Deep Cleaning with Detergent and Soap
How to Dispense Soap with a Pressure Washer
Cleaning twice as hard won't matter if you aren't using the right supplies for the task.
When pressure washing alone doesn't do the trick, detergents make it twice as easy to remove tough dirt and stains. Detergents and soaps will work the tough stuff loose so your pressure washer can clear everything away for a clean, new look.
There are various types of cleaning detergents that are designed for specific tasks, but make sure you only use pressure washer detergents, and never anything that contains bleach, as bleach will damage your pressure washer.
Concentrated Vs Ready-To-Use Detergent
You can get detergents that are concentrated or ready to use based on your intended use. Ready-to-use detergents can be added directly to your detergent tank as-is, and concentrated detergents need to be mixed with the appropriate amount of water to get a proper ratio.
If you don't use detergent often, it might be beneficial to buy the ready-to-use detergent so you can use it out of the container immediately and not worry about mixing the proper ratios in a separate bucket/tank.
Types of Detergents by Application
Different surfaces require different detergents. You'll need to choose a type of detergent that is made specifically for your application.
For example, when you're cleaning concrete, you'll use a specific concrete detergent that can remove deep-down oil stains from your garage or driveway. If you use the same detergent on your car, you could strip the paint off, too.
Vehicle detergents aren't all treated the same. There are specific detergents for boats, others for cars, and specially formulated detergents for motorcycles and RVs. The dirt, road salt, and dead bugs you remove from your car or truck will need different treatment than the water and algae deposits you clean off of your boat. And the exposed components on your motorcycle may require a different solution than the decals and compartments on the outside of your RV.
House cleaning detergents are specially formulated to remove deeply embedded dirt from your siding without damaging it or fading its color. However, when you're cleaning a deck or fence, you'll want to use deck & fence detergent designed specifically for those surfaces, removing dirt and grass stains from the wood.
But there are more general-purpose detergents that will work on multiple surfaces. They aren't designed to work as well for specific applications, but you can get degreaser detergents, general-purpose detergents, and full soap kits that include different types for different applications to save you from buying them individually.
We recommend using detergents that are specifically designed for each application for the best results, but a general-purpose cleaner is good to have on hand for large cleaning jobs when you don't want to be changing detergents frequently.
How to Clean Using Detergent
Most pressure washers today feature onboard detergent tanks. Pressure washer soap dispensers make cleaning much easier as you can move your pressure washer around without worrying about moving a bucket. Some, however, will not have these tanks and will require the use of a bucket to insert your detergent hose into.

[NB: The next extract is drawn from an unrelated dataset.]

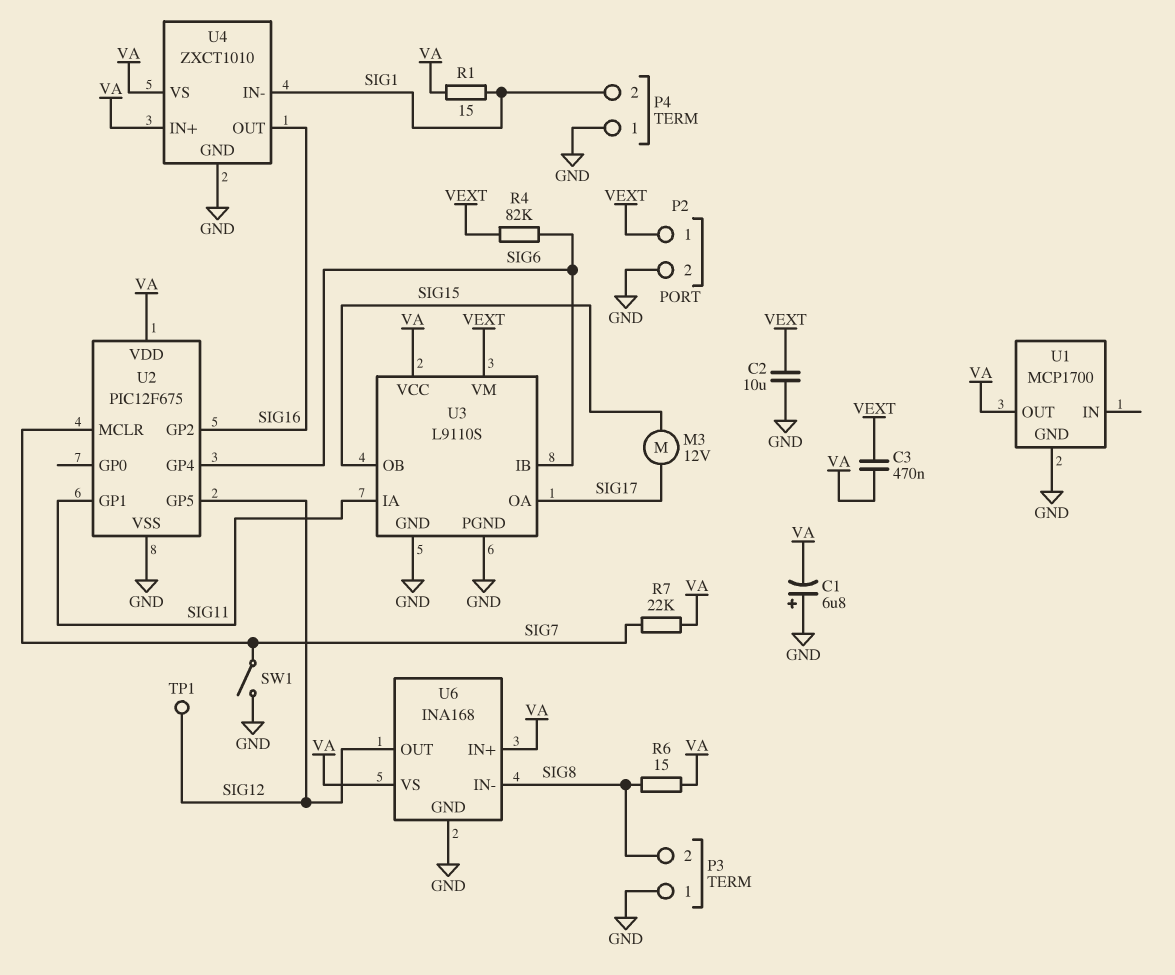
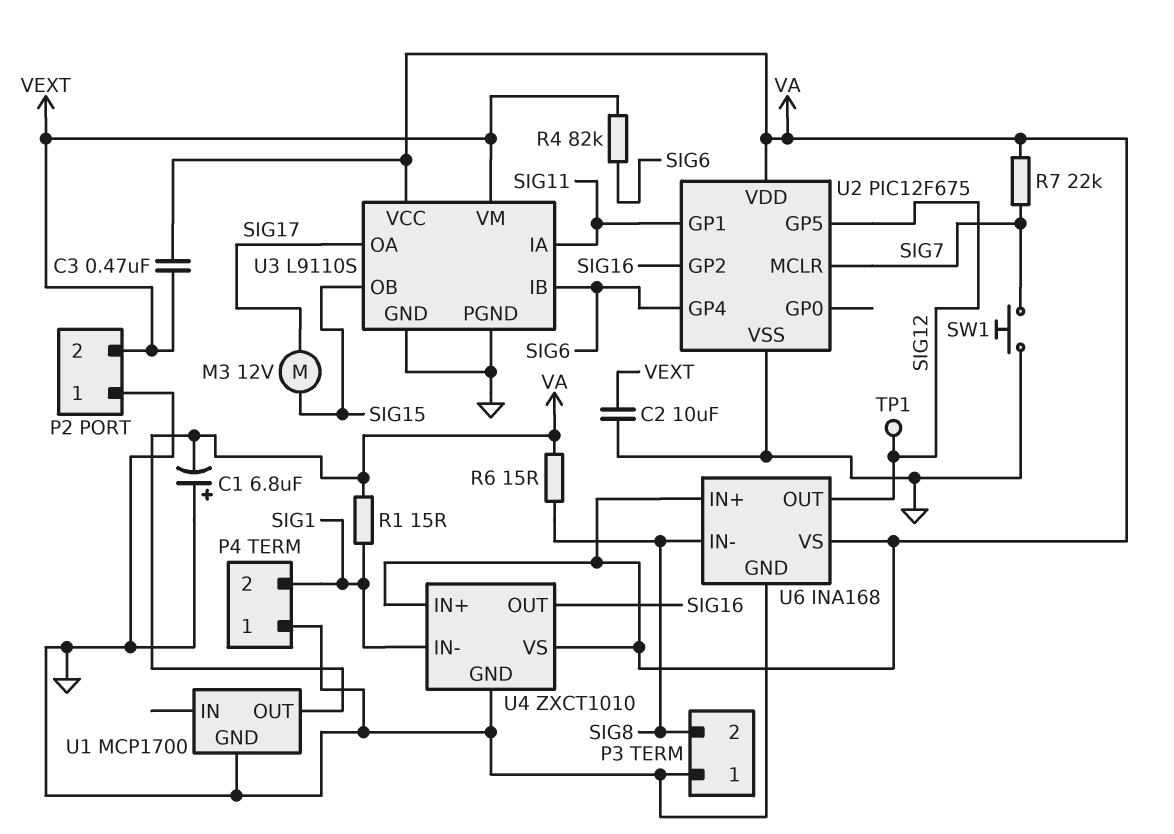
P2 pin 1: VEXT -> GND
P2 pin 2: GND -> VEXT
SW1: switch (GND, SIG7) -> button (GND, SIG7)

After you've filled your detergent tank, make sure the valve is turned to "On" so the detergent will be applied as you spray. Switch to a low-pressure detergent nozzle, as high-pressure nozzles will not work with detergent. Spray in an upward motion with your detergent to prevent streaking, and overlap each pass slightly to ensure you don't leave anything untreated.
Once you're finished applying your detergent, allow it to do its magic for about 5-10 minutes. However, don't allow it to dry. On hot, sunny, or windy days, you may have to reapply detergent after a few minutes to make sure it's not drying onto the surface.
Once the soap has had time to loosen the dirt and stains, switch your detergent tank valve to "Off" and squeeze your sprayer nozzle trigger to flush the remaining detergent out of the line. Change your nozzle to a higher-pressure nozzle that's appropriate for what you're cleaning.
Clean the detergent and grime away from top to bottom to ensure it's fully rinsed clean, then gently spray the surrounding area to clean the soap off of the foliage and further dilute the remaining detergent so it doesn't damage your plants.
Sanitizers, Disinfectants, and Other ChemicalsWhen soap or detergent just doesn't cut it, chemical injectors and more powerful sanitizing solutions could be what you need. These types of cleaning solutions are designed to kill most bacteria and other organisms when needed.